• _Instructions_
• a. From the text below on the 2021 Cherokee Nation tribal council elections, output word for word the passage that begins at the words "The 2021 Cherokee Nation tribal" and stops after "Chuck Hoskin Jr.".
• b. In one to three sentences, explain why the text below on the 2021 Cherokee Nation tribal council elections says social distancing and mask wearing were required at polling places.

• _Text section_

** start **

2021 Cherokee Nation tribal council elections
| June 5, 2021 (general) July 24, 2021 (runoff) |

9 of the 17 seats in the Tribal Council

= 2021 Cherokee Nation tribal council elections =

The 2021 Cherokee Nation tribal council elections took place on July 5, 2021, and July 24, 2021. The Cherokee Nation's Tribal Council is made up of seventeen tribal councilors elected from the fifteen districts within the reservation boundaries and two at-large seats.

In 2021, elections were held for districts 2, 4, 5, 7, 9, 10, 11, 15, and for one of the at-large seats.

The 2021 Cherokee Nation elections were the first Cherokee Nation elections to have their official results posted online, with results posted on election.cherokee.org. Prior to 2021, results would be posted on the window of the election commission building for public viewing. Social distancing and mask wearing were required at polling places as well due to an executive order issued by Principal Chief Chuck Hoskin Jr.

** end **

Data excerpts
** start **

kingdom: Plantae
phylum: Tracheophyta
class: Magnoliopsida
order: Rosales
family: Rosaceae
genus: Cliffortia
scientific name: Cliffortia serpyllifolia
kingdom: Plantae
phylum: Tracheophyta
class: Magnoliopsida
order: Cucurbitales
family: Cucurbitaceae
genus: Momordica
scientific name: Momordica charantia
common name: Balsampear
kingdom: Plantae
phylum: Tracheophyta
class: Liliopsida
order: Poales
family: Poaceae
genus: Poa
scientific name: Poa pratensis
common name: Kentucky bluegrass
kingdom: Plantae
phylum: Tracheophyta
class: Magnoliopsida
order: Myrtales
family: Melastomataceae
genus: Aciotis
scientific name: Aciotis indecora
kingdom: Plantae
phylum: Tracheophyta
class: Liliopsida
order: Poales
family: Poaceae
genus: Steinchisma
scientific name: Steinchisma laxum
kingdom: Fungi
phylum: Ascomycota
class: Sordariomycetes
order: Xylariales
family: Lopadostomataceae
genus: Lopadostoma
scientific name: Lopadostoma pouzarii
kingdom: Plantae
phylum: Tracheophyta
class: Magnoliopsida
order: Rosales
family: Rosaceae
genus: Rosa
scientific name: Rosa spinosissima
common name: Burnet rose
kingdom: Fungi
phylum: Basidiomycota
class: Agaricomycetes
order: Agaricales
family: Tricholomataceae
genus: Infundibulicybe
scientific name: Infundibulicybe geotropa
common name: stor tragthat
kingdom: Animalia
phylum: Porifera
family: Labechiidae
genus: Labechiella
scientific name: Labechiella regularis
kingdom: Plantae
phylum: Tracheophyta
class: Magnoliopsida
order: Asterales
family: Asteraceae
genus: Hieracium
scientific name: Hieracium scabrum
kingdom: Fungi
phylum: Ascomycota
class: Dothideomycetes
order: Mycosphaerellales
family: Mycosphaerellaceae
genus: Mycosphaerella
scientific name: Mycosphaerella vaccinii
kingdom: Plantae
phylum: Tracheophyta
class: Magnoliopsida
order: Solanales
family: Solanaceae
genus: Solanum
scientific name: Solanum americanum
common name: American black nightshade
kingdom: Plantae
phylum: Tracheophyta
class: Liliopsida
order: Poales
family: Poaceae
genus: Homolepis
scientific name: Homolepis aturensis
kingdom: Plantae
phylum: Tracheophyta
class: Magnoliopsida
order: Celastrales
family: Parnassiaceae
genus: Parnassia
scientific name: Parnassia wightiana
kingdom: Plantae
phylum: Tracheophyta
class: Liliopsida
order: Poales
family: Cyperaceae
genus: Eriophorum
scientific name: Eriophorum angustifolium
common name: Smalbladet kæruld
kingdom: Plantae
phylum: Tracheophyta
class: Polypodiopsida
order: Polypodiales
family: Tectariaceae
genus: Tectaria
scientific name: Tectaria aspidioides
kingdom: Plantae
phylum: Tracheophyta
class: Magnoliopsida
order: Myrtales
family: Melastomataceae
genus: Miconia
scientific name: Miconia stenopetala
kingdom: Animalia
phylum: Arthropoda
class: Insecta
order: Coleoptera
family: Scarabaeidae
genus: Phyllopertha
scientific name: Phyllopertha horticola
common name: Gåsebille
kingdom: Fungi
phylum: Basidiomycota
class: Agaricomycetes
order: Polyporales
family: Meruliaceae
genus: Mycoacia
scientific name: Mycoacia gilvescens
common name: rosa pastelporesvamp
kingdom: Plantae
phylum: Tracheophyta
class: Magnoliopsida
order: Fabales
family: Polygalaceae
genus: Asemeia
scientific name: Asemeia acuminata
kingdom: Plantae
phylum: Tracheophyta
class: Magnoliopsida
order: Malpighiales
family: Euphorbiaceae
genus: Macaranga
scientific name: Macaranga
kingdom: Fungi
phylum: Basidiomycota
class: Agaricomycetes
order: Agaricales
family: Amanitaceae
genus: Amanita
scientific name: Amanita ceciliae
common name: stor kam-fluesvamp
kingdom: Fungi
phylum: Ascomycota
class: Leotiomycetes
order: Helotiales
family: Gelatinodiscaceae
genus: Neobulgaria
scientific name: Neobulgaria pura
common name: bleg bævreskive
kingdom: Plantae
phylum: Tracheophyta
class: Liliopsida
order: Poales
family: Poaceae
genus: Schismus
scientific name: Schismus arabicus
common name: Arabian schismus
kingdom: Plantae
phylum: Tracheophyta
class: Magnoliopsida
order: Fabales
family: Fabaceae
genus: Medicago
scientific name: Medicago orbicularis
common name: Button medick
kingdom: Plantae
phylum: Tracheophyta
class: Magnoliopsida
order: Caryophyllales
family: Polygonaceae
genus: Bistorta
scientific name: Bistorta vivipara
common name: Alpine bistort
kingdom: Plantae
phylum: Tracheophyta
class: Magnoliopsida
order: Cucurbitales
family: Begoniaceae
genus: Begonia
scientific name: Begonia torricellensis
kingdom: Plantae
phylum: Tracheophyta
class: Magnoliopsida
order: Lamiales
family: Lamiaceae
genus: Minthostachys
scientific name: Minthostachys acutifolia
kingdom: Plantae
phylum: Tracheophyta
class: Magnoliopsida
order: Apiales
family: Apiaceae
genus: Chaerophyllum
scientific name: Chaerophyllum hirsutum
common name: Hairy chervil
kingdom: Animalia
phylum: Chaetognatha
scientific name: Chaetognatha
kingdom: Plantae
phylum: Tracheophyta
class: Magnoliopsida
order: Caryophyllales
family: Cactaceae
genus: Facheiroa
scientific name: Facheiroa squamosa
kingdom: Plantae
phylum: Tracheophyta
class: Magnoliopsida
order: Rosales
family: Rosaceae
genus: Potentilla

** end **

• _Answers to the exercise_
• a.
The 2021 Cherokee Nation tribal council elections took place on July 5, 2021, and July 24, 2021. The Cherokee Nation's Tribal Council is made up of seventeen tribal councilors elected from the fifteen districts within the reservation boundaries and two at-large seats.

In 2021, elections were held for districts 2, 4, 5, 7, 9, 10, 11, 15, and for one of the at-large seats.

The 2021 Cherokee Nation elections were the first Cherokee Nation elections to have their official results posted online, with results posted on election.cherokee.org. Prior to 2021, results would be posted on the window of the election commission building for public viewing. Social distancing and mask wearing were required at polling places as well due to an executive order issued by Principal Chief Chuck Hoskin Jr.

• b. They were required because of an executive order issued by Principal Chief Chuck Hoskin Jr.